Quelques années plus tard, Napoléon reformule cette même conception normative de l’assimilation dans le cadre d’un pouvoir plus autoritaire et réactionnaire et d’un État-nation en voie de consolidation. Si sa politique apparaît bien comme régressive par rapport à l’élan révolutionnaire des années qui l’ont précédées, elle ne s’inscrit pas totalement en rupture avec cette période. Républicaine ou impériale, la « géométrie uniformisante des États-nations » occidentaux perçoit les Juifs comme « un élément perturbateur des conceptions monolithiques de la nation »3, comme une population étrangère qui ne peut appartenir à la communauté nationale qu’à condition d’être préalablement assimilée, régénérée, civilisée – et de donner des gages de son allégeance.
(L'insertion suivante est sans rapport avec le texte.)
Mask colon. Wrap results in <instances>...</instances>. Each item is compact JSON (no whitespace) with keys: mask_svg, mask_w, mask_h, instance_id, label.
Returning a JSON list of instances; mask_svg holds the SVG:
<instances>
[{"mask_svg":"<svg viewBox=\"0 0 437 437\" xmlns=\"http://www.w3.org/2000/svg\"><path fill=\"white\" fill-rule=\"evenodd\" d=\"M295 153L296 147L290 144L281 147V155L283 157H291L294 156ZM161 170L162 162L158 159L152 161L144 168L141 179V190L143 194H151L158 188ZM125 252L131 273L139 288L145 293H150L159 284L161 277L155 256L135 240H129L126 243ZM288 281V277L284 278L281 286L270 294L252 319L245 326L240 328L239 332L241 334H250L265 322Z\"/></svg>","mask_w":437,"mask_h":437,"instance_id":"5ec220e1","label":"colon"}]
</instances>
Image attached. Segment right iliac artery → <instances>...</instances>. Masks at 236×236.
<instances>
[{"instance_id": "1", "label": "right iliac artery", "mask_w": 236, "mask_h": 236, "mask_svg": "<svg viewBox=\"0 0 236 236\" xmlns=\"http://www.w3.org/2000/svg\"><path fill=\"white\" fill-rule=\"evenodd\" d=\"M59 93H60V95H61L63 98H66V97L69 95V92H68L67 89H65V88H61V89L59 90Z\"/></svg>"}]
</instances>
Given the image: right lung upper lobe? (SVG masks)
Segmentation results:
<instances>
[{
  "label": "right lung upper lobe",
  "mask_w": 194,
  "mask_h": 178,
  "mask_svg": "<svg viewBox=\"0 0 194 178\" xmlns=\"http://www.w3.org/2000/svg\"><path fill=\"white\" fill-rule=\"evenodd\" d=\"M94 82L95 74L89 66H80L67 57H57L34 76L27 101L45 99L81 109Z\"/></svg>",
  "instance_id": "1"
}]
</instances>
Le point de bascule entre l’antijudaïsme médiéval et l’antisémitisme moderne ne se situe pas ailleurs. Bien qu’en France l’antisémitisme fut largement anti-républicain, la République n’y était pas complètement imperméable.

Énigme douloureuse, donc, pour les Juifs à qui on demandait d’être des français comme les autres tout en leur signifiant qu’ils n’étaient pas des français comme les autres et qui voyaient s’ancrer dans la société une solide culture antisémite, bien décrite par Pierre Birnbaum, qui deviendra de la plus brutale des manières un antisémitisme d’État pendant la période vichyste. Entre rupture et continuité, progrès et régression, l’histoire de la place des Juifs en France doit être mise en tension avec l’histoire de la construction de l’État-nation. Si l’histoire est une question de point de vue, comme l’entendait le philosophe et historien Walter Benjamin4, adhérer à l’idée selon laquelle la Révolution n’a rien demandé aux Juifs revient à accompagner « le cortège triomphal qui fait avancer les dominants actuels sur ceux qui sont aujourd’hui au sol […]. » Le point de vue des vaincus donne un tout autre récit.

Ces digressions par l’histoire sont utiles pour penser politiquement la question de l’antisémitisme aujourd’hui. Historiquement, le racisme moderne s’est développé avec la construction des États-nations en Occident et avec le développement de leur domination sur le reste du monde. Il a toujours été habité par la haine du Juif, laquelle s’ancre dans les sociétés occidentales comme un « code culturel », pour reprendre le terme qu’Enzo Traverso emprunte à l’historienne israélienne Shulamit Volkov. Ainsi, comme le souligne le psychanalyste et essayiste Gérard Haddad5, « ne pas être antisémite relève de l’exception dans la civilisation européenne. » La polémique autour du livre de Darmanin aura eu le mérite de mettre en évidence la persistance de cette donnée. Mais qu’en est-il aujourd’hui ? Comment penser la question juive dans les coordonnées politiques nationales et internationales actuelles et dans un monde juif transformé par la destruction des Juifs d’Europe et la création d’un État israélien qui se revendique État-nation du peuple juif ?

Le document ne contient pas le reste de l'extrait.